The house is set deep in the Nore Valley, close to the border of Kilkenny and Wexford and with views across to Mount Brandon. With six bedrooms, new owners could operate a Blue Book-style B&B or just use the house as a family home. At first glance, ivy-covered walls and the blue-painted door give the house a romantic Provençal look.

The front door opens to a flagged hallway with a high ceiling and inner arch. Reception rooms have a comfortable lived-in air, with soft pastel walls, deep sofas and no sense of a house "done up" for the market. The wood-floored sittingroom has an original cast-iron fireplace and double doors to the garden.

This room links with a formal diningroom, also with period fireplace. Deep ceiling coving is particularly fine. The study and office also include cast iron fireplaces.
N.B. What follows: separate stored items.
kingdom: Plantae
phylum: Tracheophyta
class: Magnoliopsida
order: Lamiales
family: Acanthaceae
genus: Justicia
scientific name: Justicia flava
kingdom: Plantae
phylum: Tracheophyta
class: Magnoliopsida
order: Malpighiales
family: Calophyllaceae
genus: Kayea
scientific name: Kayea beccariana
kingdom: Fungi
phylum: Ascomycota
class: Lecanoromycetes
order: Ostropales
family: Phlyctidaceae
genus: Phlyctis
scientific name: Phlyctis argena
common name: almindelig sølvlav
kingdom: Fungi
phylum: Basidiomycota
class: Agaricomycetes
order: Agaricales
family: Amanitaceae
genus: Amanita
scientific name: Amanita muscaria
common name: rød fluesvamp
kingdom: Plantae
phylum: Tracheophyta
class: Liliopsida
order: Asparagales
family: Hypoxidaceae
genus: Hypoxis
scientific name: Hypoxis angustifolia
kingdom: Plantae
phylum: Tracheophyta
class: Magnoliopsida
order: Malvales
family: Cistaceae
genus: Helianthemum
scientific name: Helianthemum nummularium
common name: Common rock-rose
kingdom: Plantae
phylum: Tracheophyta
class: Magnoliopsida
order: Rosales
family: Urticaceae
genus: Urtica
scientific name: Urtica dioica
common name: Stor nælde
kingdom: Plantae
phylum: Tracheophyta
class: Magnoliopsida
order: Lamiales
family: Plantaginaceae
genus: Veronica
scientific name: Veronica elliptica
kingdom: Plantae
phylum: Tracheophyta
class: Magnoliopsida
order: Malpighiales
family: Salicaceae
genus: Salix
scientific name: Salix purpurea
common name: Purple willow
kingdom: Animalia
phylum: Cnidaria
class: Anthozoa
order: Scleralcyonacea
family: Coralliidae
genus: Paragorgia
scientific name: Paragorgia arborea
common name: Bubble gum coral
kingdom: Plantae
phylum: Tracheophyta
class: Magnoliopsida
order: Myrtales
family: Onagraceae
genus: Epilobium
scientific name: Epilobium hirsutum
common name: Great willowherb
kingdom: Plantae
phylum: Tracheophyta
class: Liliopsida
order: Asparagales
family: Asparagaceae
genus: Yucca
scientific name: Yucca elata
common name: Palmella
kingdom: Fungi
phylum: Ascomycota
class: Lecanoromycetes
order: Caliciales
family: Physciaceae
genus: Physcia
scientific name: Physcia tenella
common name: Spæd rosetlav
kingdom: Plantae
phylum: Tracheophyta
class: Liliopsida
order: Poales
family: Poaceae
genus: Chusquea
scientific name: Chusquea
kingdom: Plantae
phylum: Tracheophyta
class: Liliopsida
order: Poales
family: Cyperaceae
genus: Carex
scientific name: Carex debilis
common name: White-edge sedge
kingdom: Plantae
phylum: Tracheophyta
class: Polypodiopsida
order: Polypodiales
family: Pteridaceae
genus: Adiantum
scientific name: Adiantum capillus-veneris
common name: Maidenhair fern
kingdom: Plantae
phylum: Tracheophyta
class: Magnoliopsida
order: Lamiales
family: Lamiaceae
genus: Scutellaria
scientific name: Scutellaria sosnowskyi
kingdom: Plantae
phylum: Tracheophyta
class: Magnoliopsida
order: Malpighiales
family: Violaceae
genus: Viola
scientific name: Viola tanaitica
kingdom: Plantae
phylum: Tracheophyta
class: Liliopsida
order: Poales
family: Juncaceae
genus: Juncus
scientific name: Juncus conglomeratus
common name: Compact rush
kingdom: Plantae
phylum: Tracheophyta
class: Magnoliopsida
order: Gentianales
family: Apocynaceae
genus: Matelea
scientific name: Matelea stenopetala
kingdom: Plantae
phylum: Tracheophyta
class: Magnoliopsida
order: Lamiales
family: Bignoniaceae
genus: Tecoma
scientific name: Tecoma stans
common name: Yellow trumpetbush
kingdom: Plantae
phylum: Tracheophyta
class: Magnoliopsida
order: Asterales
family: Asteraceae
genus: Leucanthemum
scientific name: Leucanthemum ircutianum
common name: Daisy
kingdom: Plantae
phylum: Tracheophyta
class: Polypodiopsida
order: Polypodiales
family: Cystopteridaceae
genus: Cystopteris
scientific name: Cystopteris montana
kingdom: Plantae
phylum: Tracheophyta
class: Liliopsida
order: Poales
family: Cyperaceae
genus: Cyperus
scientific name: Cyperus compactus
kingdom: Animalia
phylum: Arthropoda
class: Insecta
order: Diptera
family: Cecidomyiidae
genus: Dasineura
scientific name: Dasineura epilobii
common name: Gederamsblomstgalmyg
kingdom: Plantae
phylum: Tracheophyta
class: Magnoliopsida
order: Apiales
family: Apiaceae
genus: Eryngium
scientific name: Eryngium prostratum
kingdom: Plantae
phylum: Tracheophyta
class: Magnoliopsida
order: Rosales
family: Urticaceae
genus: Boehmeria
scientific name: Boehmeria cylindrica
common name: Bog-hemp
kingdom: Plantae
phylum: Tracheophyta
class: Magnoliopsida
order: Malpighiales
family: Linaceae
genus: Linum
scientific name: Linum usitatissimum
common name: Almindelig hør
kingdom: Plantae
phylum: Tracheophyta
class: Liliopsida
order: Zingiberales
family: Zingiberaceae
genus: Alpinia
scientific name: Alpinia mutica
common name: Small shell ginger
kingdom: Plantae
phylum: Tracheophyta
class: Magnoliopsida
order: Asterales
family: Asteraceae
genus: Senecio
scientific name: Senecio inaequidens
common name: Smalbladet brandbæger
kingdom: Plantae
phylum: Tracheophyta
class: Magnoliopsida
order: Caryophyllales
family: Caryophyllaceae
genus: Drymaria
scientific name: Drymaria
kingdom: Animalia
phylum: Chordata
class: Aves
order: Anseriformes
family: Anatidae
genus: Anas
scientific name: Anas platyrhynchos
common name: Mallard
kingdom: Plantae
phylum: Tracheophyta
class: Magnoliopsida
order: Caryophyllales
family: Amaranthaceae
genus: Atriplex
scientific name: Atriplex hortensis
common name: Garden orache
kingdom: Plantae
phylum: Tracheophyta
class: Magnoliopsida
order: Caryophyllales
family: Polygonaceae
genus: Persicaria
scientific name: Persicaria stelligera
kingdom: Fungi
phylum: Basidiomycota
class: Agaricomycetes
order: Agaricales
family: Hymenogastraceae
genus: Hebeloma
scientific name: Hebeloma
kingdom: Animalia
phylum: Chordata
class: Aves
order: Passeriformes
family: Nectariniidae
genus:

While revamped in recent times, the kitchen has a deliberate old-fashioned look, with its quarry-tiled floor and old pine units. The steel island unit with hot plates and warming ovens was bought from a New Ross boarding school which was closing down. A gas-fired stove heats the adjoining breakfastroom.

Upstairs, three of the six bedrooms have en suite showers and there is a separate family bathroom. Mature gardens surround the house, with the Nore meandering through fields into the distance. The five acres includes two paddocks, a coach-house, stables and workshop.